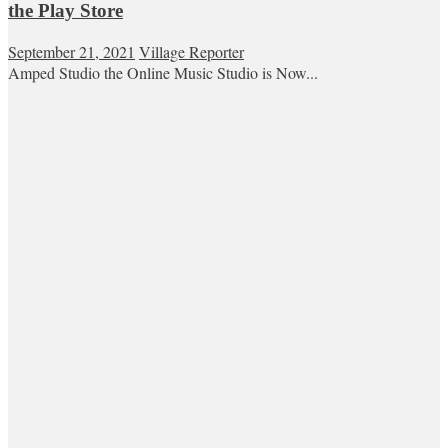
the Play Store
September 21, 2021
Village Reporter
Amped Studio the Online Music Studio is Now...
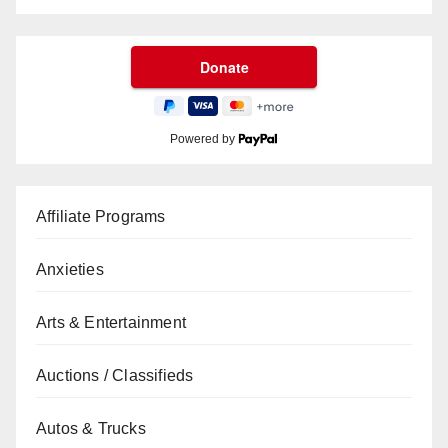
Powered by
Affiliate Programs
Anxieties
Arts & Entertainment
Auctions / Classifieds
Autos & Trucks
☆ ☆ ☆
WHAT NEEDS TO BE DONE – Begin at the line that contains "Village Reporter" and transcribe every line through the end of the listing, exactly as written. Omit the pictures.

SOLVED EXERCISE –
Village Reporter
Amped Studio the Online Music Studio is Now...
Powered by
Affiliate Programs
Anxieties
Arts & Entertainment
Auctions / Classifieds
Autos & Trucks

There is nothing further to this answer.